_Exercise prompt_
Spot each line in the data below containing "another" and copy it.

_Data for the task_
++++++++

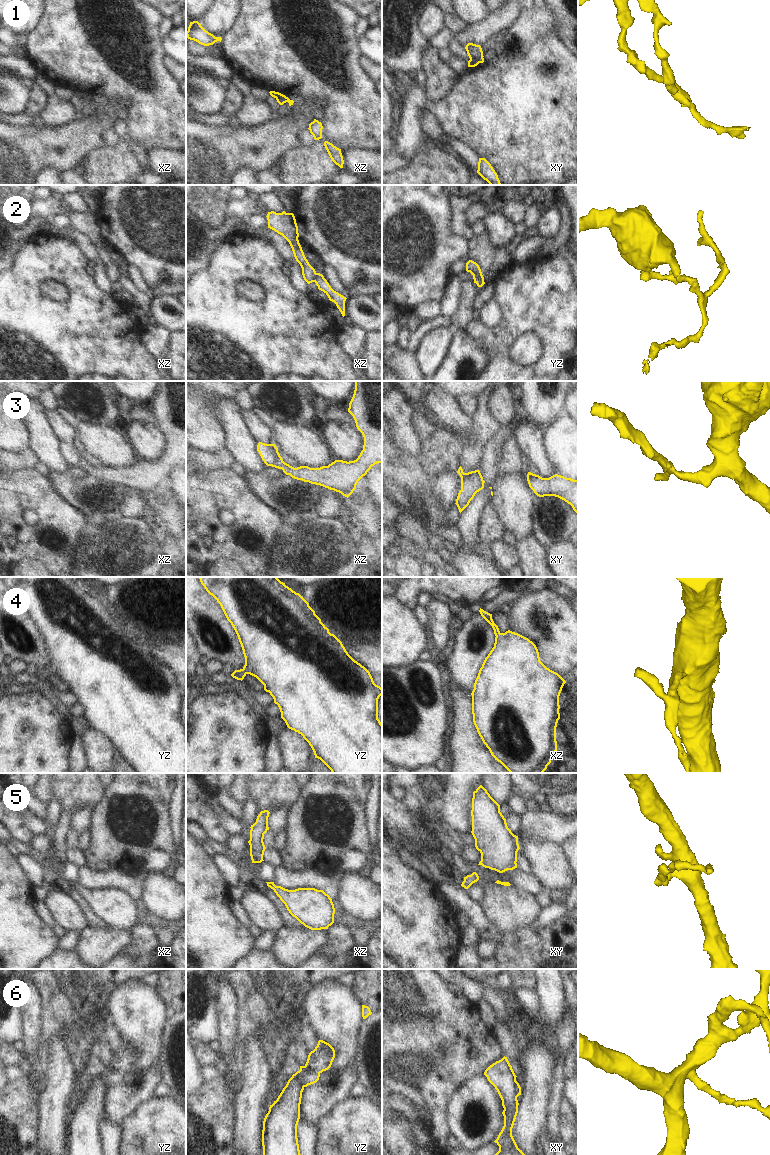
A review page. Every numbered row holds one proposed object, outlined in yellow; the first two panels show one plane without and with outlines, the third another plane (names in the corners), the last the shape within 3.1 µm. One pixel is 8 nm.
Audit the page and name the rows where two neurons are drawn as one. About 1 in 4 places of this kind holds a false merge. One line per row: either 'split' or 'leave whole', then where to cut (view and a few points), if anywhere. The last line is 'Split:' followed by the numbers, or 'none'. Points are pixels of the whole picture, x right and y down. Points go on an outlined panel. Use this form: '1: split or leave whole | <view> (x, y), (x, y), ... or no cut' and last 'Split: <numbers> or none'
1: split | xy (482, 57), (470, 60)
2: split | yz (472, 273), (483, 279)
3: leave whole | no cut
4: leave whole | no cut
5: leave whole | no cut
6: split | yz (300, 1066), (302, 1071), (319, 1073)
Split: 1, 2, 6

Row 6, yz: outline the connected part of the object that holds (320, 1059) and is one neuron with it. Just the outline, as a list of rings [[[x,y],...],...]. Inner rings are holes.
[[[319,1040],[315,1049],[309,1053],[306,1064],[301,1066],[301,1071],[322,1073],[331,1067],[334,1058],[334,1048],[329,1043]]]

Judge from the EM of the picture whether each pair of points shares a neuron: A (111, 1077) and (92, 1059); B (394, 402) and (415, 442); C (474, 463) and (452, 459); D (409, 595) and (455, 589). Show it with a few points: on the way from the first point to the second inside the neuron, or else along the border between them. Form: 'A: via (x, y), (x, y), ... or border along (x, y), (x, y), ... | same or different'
A: via (106, 1074), (96, 1064) | same
B: via (398, 412), (402, 429), (405, 432) | same
C: border along (465, 450), (461, 455), (460, 465) | different
D: via (420, 587), (444, 587) | same

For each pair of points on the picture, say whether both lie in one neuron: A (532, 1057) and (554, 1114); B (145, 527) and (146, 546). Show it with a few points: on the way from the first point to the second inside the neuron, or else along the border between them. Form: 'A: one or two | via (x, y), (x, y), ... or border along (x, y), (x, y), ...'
A: two | border along (554, 1079), (549, 1105), (549, 1121), (546, 1124)
B: one | via (145, 532), (145, 541)

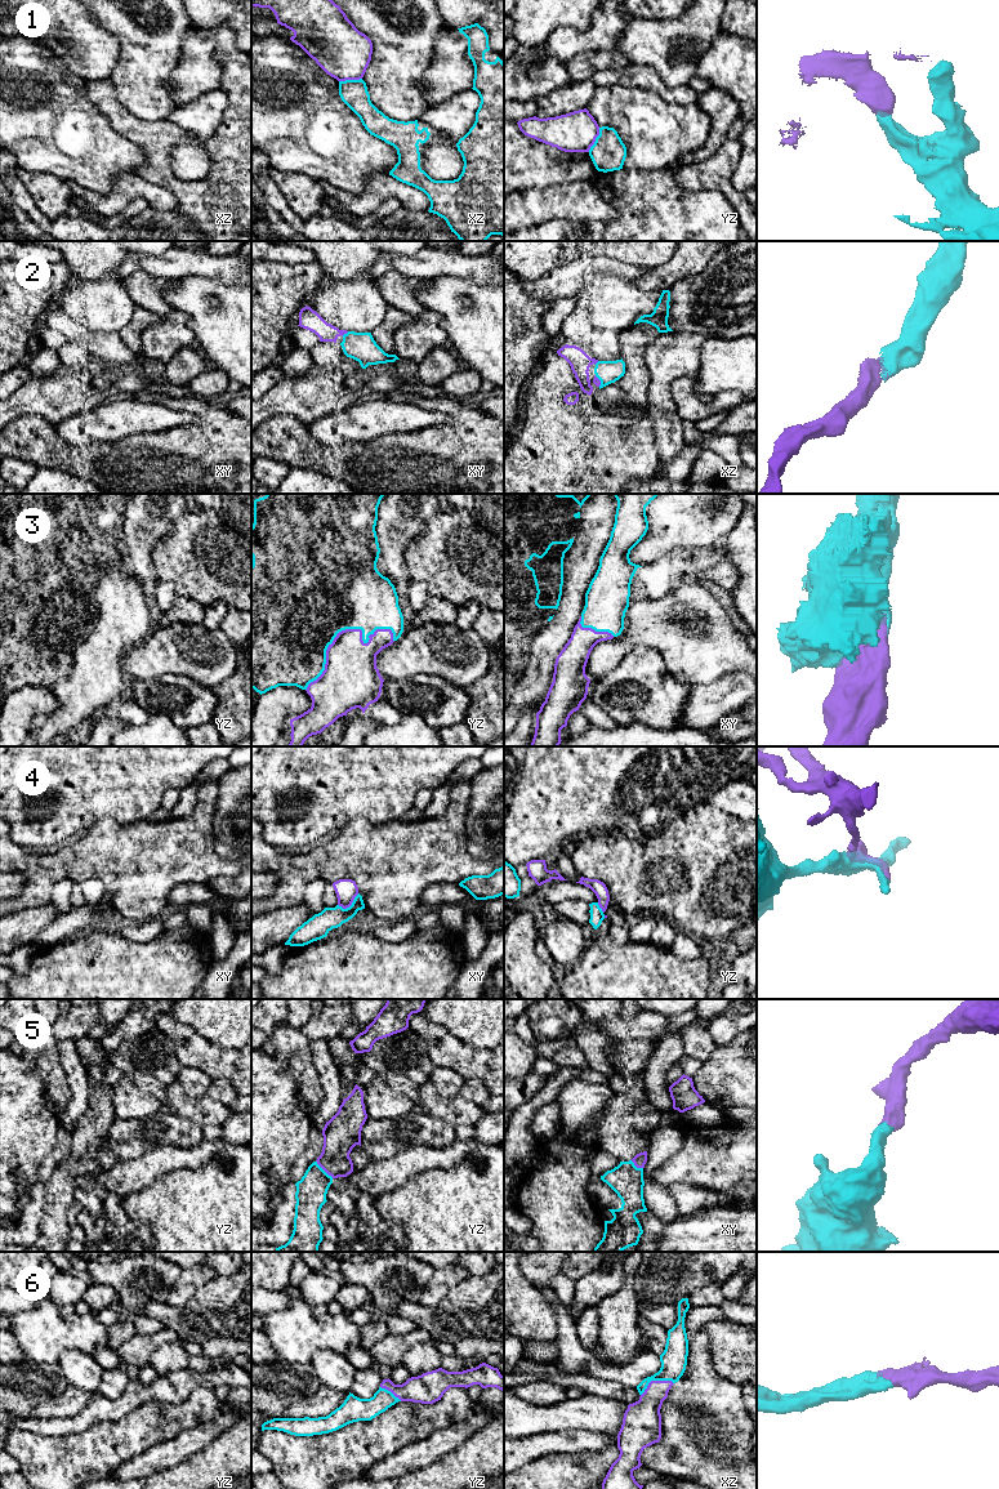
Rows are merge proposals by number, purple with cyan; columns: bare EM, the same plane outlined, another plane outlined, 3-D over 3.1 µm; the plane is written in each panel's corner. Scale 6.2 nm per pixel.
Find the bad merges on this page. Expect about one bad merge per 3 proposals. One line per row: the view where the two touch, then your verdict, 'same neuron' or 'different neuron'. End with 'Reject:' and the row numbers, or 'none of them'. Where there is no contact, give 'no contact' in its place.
1: meets purple in yz; different neuron
2: meets purple in xy; same neuron
3: meets purple in yz; same neuron
4: meets purple in xy; different neuron
5: meets purple in yz; same neuron
6: meets purple in xz; same neuron
Reject: 1, 4

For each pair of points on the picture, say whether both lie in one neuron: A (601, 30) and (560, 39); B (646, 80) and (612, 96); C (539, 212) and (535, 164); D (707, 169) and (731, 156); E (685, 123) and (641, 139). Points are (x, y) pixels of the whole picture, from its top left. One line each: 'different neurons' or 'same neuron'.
A: same neuron
B: different neurons
C: different neurons
D: same neuron
E: same neuron

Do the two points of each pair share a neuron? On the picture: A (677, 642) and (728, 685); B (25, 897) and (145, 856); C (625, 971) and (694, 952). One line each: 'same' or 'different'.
A: different
B: same
C: different

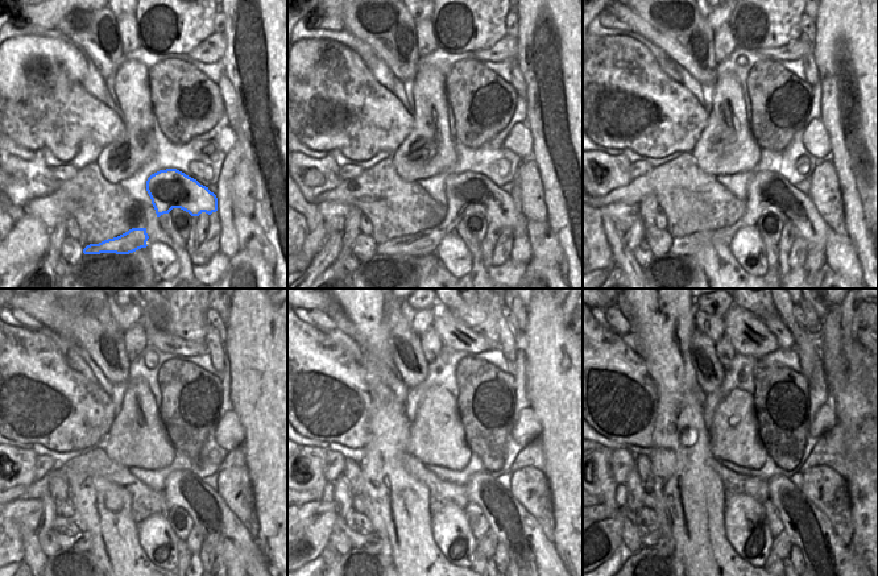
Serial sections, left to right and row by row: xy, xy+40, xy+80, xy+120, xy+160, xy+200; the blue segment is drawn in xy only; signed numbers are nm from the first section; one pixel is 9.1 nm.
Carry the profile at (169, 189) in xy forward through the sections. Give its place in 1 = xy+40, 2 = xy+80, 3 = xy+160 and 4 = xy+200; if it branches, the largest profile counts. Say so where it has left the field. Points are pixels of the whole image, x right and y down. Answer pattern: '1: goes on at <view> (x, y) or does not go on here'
1: goes on at xy+40 (468, 191)
2: goes on at xy+80 (769, 191)
3: goes on at xy+160 (514, 527)
4: goes on at xy+200 (808, 529)

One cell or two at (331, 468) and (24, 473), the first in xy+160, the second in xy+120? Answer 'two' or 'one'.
two

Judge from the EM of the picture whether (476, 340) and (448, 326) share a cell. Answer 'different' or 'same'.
same

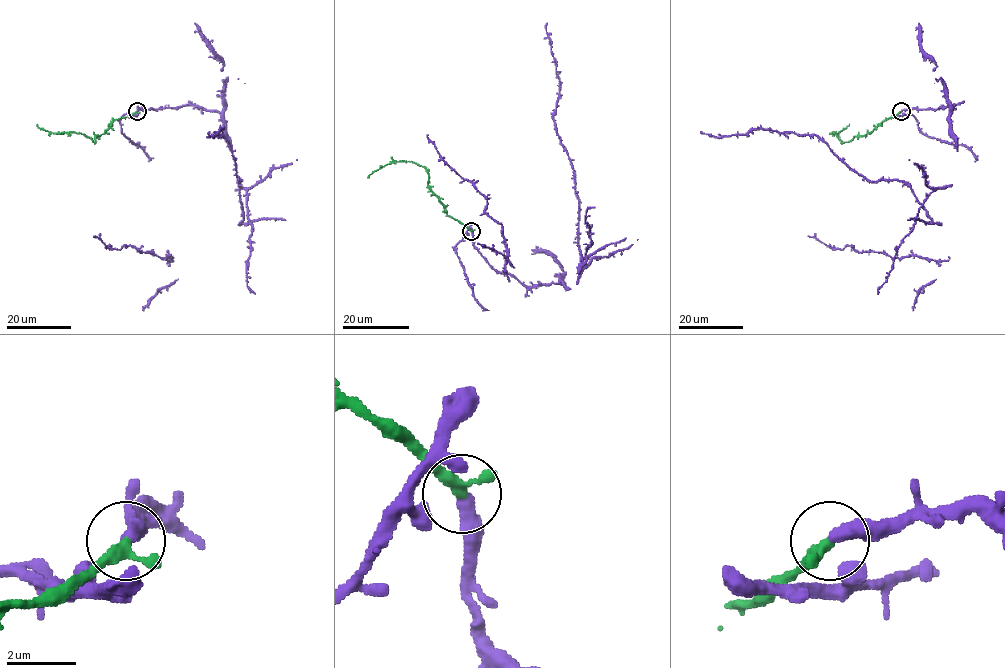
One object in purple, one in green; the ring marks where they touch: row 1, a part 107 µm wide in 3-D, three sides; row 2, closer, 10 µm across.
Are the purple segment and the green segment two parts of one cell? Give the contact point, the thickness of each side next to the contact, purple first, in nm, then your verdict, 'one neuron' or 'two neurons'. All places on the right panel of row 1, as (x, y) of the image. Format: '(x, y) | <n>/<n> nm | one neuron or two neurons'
(901, 111) | 260/280 nm | one neuron

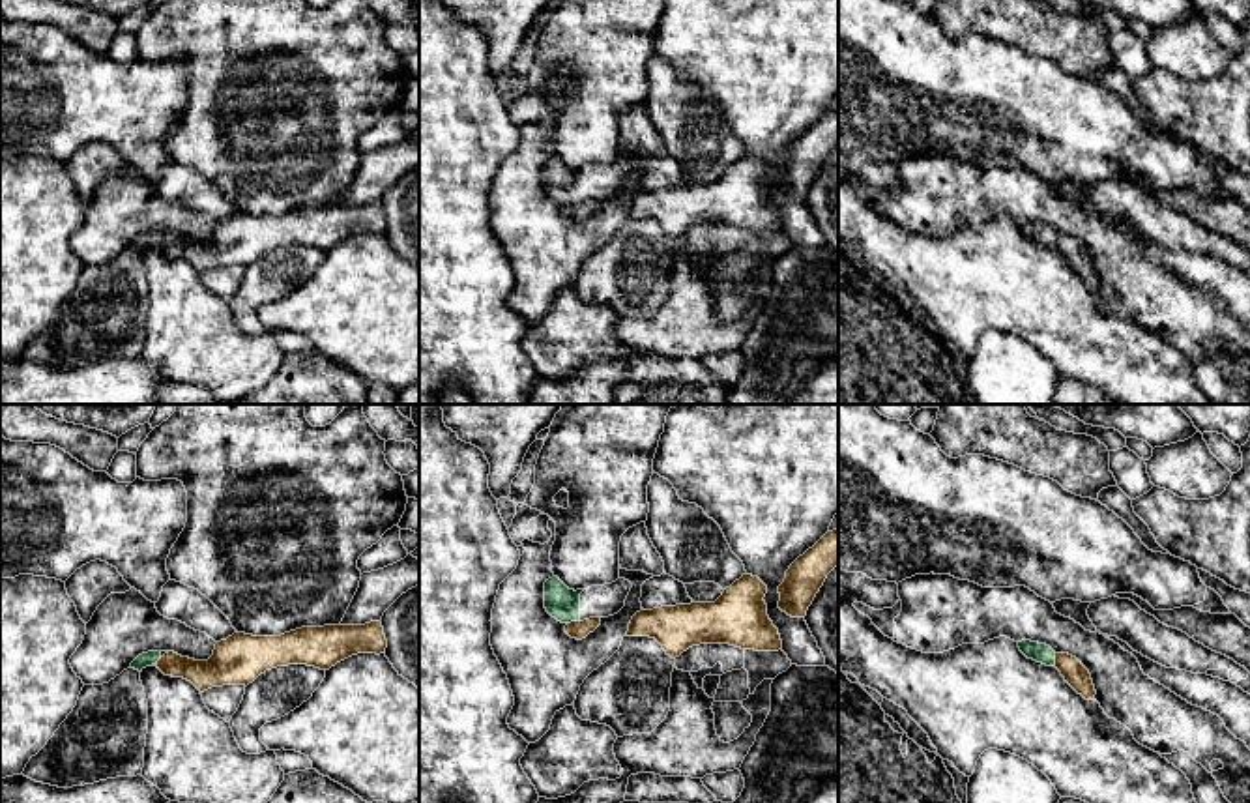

++++++++

_Your solution_
A review page. Every numbered row holds one proposed object, outlined in yellow; the first two panels show one plane without and with outlines, the third another plane (names in the corners), the last the shape within 3.1 µm. One pixel is 8 nm.
Rows are merge proposals by number, purple with cyan; columns: bare EM, the same plane outlined, another plane outlined, 3-D over 3.1 µm; the plane is written in each panel's corner. Scale 6.2 nm per pixel.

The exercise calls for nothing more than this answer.